Jacinto y Alejandra se habían fugado de casa aquella mañana, por fin, después de muchos planes y otros tantos intentos que él siempre justificaba porque la familia era lo primero de lo primero: este no es un buen momento, justo antes de las cosechas, ahora, ¡con la Lola a punto de parir!, mejor cuando pasen las fiestas... Así hasta que Alejandra le puso el punto: y seguido y se iban juntos a la semana siguiente, y aparte y se iba ella sola.
Y Jacinto se fue con ella, tuvo que irse porque él ya no sabía cuidarse solo, no quería, no quería querer. Él ya solo quería quererla a ella, y lo demás no importaba nada, no quería que le importara.
Aunque algo sí que le importaba cuando elegía las mesas de detrás de las columnas. Es difícil soltar apegos y ser valiente para lanzarse a descubrir otros amores, amores nuevos, recién estrenados.

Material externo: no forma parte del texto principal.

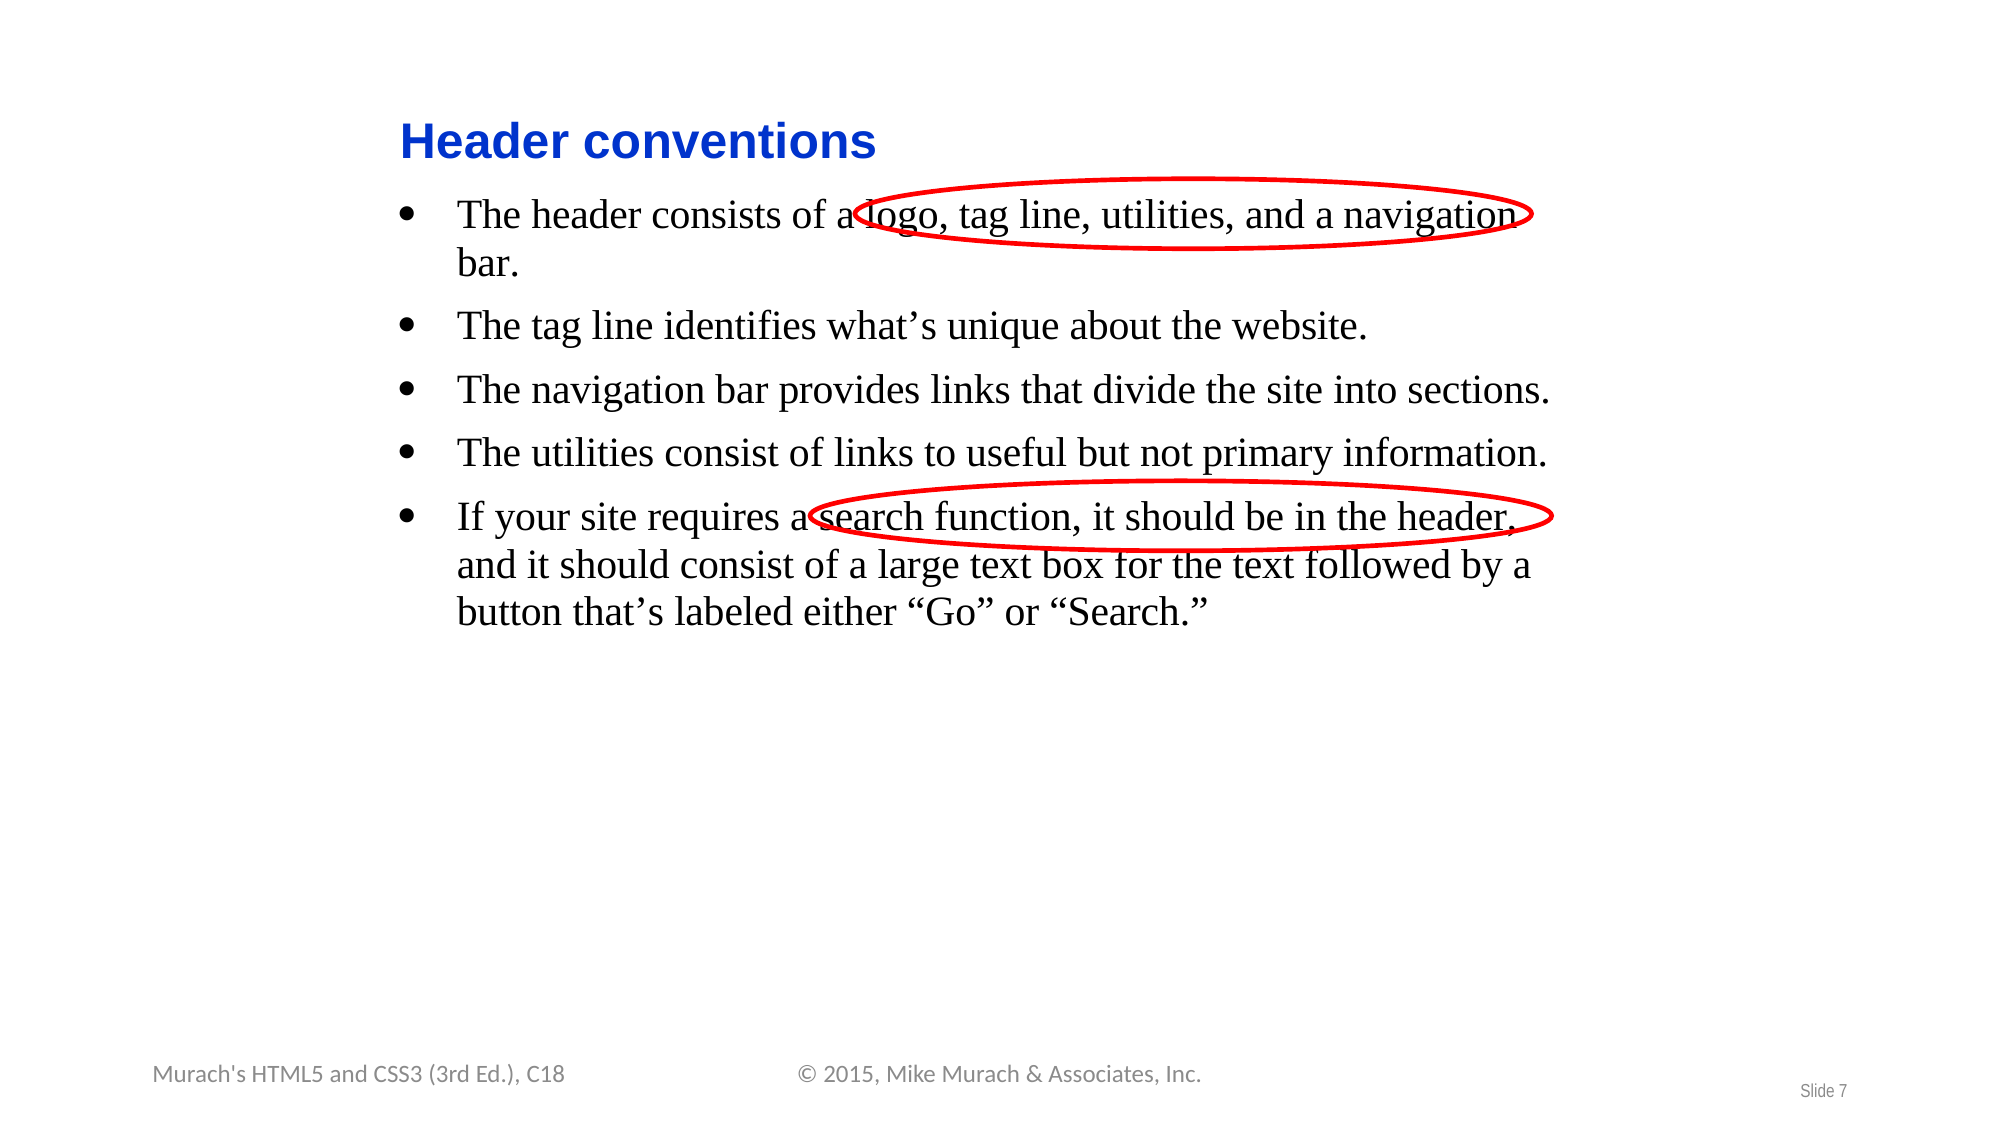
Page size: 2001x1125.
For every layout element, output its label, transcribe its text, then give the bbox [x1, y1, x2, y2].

Él ya sin nada que perder: enterró a las madres de sus hijos, a las dos las lloró en las huertas porque no supo hacerlo más que trabajando para que le doliera menos; luego los casó a todos, hasta a Berta, la pequeña, que estuvo a punto de morirse con la madre y de eso se quedó un poco lentita, la pobre; después les repartió la herencia, para que estar seguro de que no se peleaban por los teneres, y también, la verdad, para ver si así lo dejaban tranquilo con la Alejandra. No es que fuera mucho, pero los colocó a los siete, quizá trabajó más de la cuenta para recoger estas rentas.
Pero ni así, los hijos no entendían esos amores de vejez, y él ya no tenía cómo explicarles que lo suyo con Alejandra era amor del verdadero, que si acaso el interesado era él que ya no podía vivir sin las atenciones de ella. Pero ella, qué otro interés que el amor podía llevarla a sus veintinueve años a quedarse a vivir entre las montañas de otro continente, alejada de los suyos, para cuidar a un pobre viejo al que ya no le quedaba nada que repartir.